From this perspective, CROPS is not an abstract value but will directly influence the design direction of wallet products and drive the development shift for the next decade in integrated Web3 interaction experiences and the wallet sector.
Conclusion
Although, in the current market sentiment, many people might not pay as much attention to purely conceptual topics anymore.
But the colder the market, the easier it is to overlook those technical variables that may not be 'sexy' in the short term but truly determine the direction in the long run.
CROPS is worth paying attention to, not because it creates a new hype cycle, but because it reframes the long-term problems of Ethereum and AI within a single framework: as digital systems become increasingly powerful, can users continue to retain their own control?
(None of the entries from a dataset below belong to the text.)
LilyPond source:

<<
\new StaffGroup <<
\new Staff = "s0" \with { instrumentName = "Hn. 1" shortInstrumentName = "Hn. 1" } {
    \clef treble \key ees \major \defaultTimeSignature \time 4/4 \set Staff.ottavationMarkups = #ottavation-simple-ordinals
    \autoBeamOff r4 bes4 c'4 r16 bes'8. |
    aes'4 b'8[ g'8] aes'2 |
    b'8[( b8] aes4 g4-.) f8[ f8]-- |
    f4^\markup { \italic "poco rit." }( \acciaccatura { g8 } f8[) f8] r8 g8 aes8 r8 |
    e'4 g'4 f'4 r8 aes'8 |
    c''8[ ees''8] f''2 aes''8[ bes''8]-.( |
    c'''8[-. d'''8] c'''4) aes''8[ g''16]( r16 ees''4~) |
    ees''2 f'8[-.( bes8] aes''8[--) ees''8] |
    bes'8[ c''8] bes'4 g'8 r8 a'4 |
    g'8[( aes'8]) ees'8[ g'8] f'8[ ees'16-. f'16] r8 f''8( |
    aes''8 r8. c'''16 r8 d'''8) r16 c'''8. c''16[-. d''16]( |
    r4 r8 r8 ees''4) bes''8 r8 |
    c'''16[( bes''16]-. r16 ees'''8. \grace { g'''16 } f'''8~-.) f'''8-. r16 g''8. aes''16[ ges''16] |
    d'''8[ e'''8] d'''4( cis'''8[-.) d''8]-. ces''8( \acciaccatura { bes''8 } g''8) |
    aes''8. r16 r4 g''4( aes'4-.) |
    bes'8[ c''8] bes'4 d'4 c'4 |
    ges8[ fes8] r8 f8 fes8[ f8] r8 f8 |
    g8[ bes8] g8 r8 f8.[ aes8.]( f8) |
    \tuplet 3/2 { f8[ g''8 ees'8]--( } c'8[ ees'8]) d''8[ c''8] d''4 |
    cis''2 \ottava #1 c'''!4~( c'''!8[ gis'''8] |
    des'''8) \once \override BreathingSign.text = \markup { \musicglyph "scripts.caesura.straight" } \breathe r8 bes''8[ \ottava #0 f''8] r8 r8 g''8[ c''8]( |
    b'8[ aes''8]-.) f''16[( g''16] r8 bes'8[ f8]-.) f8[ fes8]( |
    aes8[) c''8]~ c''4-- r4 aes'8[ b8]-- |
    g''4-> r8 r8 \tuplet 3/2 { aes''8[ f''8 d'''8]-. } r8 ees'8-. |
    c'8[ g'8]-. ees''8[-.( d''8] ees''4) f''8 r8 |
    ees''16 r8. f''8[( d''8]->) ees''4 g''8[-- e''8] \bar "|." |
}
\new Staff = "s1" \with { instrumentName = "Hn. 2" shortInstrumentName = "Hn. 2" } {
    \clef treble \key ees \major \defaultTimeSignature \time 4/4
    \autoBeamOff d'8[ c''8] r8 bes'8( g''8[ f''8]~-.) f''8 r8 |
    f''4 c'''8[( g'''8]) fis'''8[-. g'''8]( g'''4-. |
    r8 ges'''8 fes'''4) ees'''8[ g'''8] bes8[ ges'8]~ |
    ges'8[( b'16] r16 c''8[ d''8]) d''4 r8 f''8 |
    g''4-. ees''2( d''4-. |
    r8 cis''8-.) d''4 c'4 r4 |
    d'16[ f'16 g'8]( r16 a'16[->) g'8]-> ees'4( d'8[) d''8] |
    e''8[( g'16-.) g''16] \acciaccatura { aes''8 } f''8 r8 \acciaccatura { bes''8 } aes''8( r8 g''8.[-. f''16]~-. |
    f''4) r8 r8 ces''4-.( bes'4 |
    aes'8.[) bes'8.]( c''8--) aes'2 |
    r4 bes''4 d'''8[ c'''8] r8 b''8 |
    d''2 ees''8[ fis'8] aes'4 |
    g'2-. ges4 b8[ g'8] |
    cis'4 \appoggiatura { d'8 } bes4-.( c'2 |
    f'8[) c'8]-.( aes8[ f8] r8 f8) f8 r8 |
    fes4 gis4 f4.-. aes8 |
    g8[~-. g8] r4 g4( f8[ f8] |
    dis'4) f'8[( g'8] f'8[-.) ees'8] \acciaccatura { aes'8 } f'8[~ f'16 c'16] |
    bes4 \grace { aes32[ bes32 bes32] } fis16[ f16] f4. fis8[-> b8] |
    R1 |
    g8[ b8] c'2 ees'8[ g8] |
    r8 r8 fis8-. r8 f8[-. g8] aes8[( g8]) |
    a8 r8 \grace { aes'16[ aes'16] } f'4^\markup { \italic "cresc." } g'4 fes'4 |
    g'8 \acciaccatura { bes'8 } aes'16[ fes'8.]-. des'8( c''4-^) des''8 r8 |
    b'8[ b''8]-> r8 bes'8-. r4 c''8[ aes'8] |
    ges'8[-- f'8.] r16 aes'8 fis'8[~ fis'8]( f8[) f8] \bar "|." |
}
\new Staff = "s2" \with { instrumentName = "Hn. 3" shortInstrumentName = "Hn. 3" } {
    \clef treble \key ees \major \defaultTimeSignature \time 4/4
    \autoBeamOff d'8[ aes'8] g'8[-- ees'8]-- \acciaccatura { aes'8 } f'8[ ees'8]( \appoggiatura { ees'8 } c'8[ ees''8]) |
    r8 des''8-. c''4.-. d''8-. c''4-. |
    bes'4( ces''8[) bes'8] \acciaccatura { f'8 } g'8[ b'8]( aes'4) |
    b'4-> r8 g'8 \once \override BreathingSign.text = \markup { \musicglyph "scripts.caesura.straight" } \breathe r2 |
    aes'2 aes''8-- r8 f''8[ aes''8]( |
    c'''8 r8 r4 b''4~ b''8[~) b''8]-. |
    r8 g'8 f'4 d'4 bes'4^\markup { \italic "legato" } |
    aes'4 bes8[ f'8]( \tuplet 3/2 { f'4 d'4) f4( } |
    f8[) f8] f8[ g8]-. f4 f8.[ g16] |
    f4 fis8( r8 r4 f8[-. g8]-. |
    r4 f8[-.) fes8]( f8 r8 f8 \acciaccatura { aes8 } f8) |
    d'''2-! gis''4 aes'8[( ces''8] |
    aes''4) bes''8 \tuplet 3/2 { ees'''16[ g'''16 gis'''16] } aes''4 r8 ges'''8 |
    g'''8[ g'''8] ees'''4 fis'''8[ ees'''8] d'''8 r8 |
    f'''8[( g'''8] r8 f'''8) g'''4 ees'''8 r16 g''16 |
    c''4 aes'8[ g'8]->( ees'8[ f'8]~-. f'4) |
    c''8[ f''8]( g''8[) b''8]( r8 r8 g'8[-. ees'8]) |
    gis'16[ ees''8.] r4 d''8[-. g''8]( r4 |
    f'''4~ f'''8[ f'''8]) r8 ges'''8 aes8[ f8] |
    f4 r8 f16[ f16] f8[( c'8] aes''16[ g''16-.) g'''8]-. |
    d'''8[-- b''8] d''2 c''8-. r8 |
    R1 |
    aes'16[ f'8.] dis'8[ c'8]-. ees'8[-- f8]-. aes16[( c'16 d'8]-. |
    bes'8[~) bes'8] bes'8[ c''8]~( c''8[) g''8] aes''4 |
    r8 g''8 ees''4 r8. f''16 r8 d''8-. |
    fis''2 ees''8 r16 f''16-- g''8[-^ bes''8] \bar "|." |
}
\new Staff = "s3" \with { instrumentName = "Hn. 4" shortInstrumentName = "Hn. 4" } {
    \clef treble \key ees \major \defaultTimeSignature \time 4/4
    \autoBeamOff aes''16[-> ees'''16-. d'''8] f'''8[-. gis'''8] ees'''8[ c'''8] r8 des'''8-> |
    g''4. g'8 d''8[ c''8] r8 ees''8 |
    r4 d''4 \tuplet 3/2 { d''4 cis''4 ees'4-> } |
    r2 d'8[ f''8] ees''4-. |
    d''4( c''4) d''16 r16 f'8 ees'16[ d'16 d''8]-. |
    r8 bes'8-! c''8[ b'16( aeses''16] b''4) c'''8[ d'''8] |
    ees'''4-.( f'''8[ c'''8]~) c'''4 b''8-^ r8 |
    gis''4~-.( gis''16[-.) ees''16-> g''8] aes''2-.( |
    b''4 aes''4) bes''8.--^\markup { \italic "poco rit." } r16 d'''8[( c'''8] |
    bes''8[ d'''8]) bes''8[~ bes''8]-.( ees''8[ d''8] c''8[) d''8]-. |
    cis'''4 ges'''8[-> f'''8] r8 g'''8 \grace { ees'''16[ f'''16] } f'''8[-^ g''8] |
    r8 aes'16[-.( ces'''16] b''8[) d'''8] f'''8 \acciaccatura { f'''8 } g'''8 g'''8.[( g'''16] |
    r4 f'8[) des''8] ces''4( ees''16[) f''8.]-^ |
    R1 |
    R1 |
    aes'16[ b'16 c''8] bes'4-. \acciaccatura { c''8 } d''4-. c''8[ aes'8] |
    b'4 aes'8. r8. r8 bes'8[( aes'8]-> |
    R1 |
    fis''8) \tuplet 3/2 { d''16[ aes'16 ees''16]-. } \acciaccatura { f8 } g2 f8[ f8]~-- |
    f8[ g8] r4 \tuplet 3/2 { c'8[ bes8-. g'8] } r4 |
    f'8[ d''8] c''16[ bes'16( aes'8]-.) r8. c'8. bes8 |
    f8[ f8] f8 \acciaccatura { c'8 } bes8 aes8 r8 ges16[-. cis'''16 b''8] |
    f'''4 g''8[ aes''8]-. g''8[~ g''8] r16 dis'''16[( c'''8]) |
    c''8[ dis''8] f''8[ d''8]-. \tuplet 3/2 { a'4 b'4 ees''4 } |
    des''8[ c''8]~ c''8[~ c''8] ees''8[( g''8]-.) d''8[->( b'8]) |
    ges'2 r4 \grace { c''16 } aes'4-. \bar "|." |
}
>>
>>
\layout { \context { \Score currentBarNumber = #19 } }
After all, security and privacy cannot just be patches applied after the fact.
From this perspective, in an era where AI is accelerating its takeover of the digital world, these factors may be the truly positive variables that make Ethereum worth continued building and usage.
In an era where AI is accelerating its takeover of the digital world, being more understandable, more verifiable, more private, and more secure may be the real reasons Ethereum continues to be worth building and using.